阅读材料 -
癌细胞通过促进核苷酸代谢，可以帮助其失去分化作用而疯狂繁殖，但是核苷酸代谢增强对于肿瘤去分化的影响机制尚不明确。

　　2019年2月8日，英国《自然》旗下《细胞死亡与分化》在线发表德国埃尔朗根纽伦堡大学、法兰克福肿瘤生物学实验治疗研究院、美国宾夕法尼亚大学、埃默里大学、南卡罗来纳大学、土耳其毕尔肯大学、荷兰癌症研究院、意大利都灵大学、韩国庆熙大学、新加坡国立大学的研究报告，发现一种核苷酸代谢酶和已知药物靶点——胸苷酸合成酶对于乳腺癌细胞去分化的作用及临床意义。

　　体外研究发现，抑制胸苷酸合成酶基因表达后，CD24阳性分化细胞数量增加，肿瘤细胞的转移能力和成球能力减弱。RNA测序特征分析表明，抑制胸苷酸合成酶基因表达后，可以阻遏上皮→间质转化相关基因。机制分析发现，通过促进依赖二氢嘧啶脱氢酶的嘧啶分解代谢，胸苷酸合成酶酶活性对于癌细胞维持上皮→间质转化和干细胞样状态是必需的。此外，该研究还发现低分化和三阴性乳腺癌患者组织的胸苷酸合成酶水平显著较高，并且与预后较差密切相关。

　　因此，该研究为深入阐明核苷酸代谢对增殖和分化的作用提供了基础，并且为设计乳腺癌治疗新药联合提供了方法。

Cell Death Differ. 2019 Feb 8. [Epub ahead of print]

Thymidylate synthase maintains the de-differentiated state of triple negative breast cancers.

操作要求 -
请把阅读材料中从“2019年2月8日，英国《自”起、到“negative breast cancers.”为止（含这两处）的部分重写一遍，并把其中的“乳腺癌”全部换成“结直肠癌”。 以下各行与上面的阅读材料没有关系。

研究数据 -
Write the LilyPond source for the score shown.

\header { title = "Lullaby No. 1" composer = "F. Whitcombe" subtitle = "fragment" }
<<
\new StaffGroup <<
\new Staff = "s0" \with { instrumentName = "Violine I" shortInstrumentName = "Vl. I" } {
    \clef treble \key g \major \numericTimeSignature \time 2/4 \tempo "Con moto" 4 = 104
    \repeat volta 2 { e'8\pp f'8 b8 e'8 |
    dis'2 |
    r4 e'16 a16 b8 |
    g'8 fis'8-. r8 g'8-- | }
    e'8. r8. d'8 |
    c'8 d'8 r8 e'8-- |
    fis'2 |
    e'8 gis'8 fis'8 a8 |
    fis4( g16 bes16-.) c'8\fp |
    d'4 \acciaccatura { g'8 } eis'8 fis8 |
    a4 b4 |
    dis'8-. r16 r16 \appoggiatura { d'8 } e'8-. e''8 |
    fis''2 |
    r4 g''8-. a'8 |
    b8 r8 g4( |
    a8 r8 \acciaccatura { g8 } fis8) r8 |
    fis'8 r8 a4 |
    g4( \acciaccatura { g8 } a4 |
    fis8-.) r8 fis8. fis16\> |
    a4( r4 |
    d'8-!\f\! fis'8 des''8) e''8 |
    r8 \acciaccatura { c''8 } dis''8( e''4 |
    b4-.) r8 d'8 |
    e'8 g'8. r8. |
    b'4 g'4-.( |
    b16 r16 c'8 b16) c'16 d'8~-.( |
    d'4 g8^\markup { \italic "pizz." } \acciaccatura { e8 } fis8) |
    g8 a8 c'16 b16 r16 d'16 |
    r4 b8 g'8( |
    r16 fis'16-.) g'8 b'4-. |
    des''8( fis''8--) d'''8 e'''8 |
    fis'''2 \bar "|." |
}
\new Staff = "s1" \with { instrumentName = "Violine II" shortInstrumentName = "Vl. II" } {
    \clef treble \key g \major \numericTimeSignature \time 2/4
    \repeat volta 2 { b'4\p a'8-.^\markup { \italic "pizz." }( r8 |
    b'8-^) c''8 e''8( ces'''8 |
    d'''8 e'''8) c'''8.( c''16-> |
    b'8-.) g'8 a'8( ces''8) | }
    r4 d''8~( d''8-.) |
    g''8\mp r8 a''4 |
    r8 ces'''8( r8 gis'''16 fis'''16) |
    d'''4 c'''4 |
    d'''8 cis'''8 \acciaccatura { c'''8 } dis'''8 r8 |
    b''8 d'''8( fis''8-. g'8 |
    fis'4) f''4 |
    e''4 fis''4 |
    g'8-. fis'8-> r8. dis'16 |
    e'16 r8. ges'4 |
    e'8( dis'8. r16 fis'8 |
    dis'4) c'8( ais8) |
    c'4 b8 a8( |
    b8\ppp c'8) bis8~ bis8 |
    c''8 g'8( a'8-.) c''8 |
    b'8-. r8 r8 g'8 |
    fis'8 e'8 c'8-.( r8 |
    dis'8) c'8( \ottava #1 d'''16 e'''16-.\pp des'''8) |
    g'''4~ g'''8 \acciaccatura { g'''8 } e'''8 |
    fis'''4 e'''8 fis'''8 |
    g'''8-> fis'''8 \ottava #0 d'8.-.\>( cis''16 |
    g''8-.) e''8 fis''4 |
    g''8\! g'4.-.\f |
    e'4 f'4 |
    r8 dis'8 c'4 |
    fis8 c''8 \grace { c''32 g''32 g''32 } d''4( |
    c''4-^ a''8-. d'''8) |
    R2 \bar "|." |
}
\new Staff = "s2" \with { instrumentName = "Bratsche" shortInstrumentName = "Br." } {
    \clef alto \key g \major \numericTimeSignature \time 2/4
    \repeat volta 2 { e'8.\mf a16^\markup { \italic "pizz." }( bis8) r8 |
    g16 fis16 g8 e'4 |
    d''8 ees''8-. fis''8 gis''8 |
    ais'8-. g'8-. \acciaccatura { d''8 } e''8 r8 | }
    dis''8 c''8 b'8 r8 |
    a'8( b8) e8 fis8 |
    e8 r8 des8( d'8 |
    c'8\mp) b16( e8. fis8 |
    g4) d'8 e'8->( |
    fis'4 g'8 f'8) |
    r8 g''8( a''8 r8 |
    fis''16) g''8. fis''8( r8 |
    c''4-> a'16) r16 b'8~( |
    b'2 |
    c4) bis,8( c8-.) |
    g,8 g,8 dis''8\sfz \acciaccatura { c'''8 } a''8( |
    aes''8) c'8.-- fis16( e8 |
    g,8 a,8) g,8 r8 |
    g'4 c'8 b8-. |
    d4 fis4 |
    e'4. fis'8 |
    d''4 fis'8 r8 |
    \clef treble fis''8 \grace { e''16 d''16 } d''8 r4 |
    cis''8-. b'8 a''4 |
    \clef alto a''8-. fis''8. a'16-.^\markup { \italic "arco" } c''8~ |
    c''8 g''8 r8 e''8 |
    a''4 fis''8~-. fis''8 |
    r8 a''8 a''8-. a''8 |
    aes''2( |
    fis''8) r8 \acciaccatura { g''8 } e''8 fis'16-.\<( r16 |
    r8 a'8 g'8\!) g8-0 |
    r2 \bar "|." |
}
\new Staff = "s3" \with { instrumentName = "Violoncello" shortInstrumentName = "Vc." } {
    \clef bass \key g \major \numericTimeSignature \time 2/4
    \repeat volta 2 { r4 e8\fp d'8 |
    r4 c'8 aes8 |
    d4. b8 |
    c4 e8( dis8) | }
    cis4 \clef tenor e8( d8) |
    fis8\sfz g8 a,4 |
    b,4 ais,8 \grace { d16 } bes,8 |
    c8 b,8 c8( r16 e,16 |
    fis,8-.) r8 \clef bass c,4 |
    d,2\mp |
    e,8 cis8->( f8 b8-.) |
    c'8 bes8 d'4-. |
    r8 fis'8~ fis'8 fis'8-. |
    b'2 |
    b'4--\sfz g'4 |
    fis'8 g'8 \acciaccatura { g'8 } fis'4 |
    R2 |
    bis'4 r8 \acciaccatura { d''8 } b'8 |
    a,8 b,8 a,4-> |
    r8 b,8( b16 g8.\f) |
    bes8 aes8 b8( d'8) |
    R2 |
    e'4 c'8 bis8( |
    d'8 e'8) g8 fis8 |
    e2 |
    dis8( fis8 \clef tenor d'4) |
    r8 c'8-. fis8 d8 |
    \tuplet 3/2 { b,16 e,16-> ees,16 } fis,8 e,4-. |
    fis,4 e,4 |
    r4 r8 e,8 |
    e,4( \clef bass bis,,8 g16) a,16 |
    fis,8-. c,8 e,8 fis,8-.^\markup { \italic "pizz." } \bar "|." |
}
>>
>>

解答 -
2019年2月8日，英国《自然》旗下《细胞死亡与分化》在线发表德国埃尔朗根纽伦堡大学、法兰克福肿瘤生物学实验治疗研究院、美国宾夕法尼亚大学、埃默里大学、南卡罗来纳大学、土耳其毕尔肯大学、荷兰癌症研究院、意大利都灵大学、韩国庆熙大学、新加坡国立大学的研究报告，发现一种核苷酸代谢酶和已知药物靶点——胸苷酸合成酶对于结直肠癌细胞去分化的作用及临床意义。

　　体外研究发现，抑制胸苷酸合成酶基因表达后，CD24阳性分化细胞数量增加，肿瘤细胞的转移能力和成球能力减弱。RNA测序特征分析表明，抑制胸苷酸合成酶基因表达后，可以阻遏上皮→间质转化相关基因。机制分析发现，通过促进依赖二氢嘧啶脱氢酶的嘧啶分解代谢，胸苷酸合成酶酶活性对于癌细胞维持上皮→间质转化和干细胞样状态是必需的。此外，该研究还发现低分化和三阴性结直肠癌患者组织的胸苷酸合成酶水平显著较高，并且与预后较差密切相关。

　　因此，该研究为深入阐明核苷酸代谢对增殖和分化的作用提供了基础，并且为设计结直肠癌治疗新药联合提供了方法。

Cell Death Differ. 2019 Feb 8. [Epub ahead of print]

Thymidylate synthase maintains the de-differentiated state of triple negative breast cancers.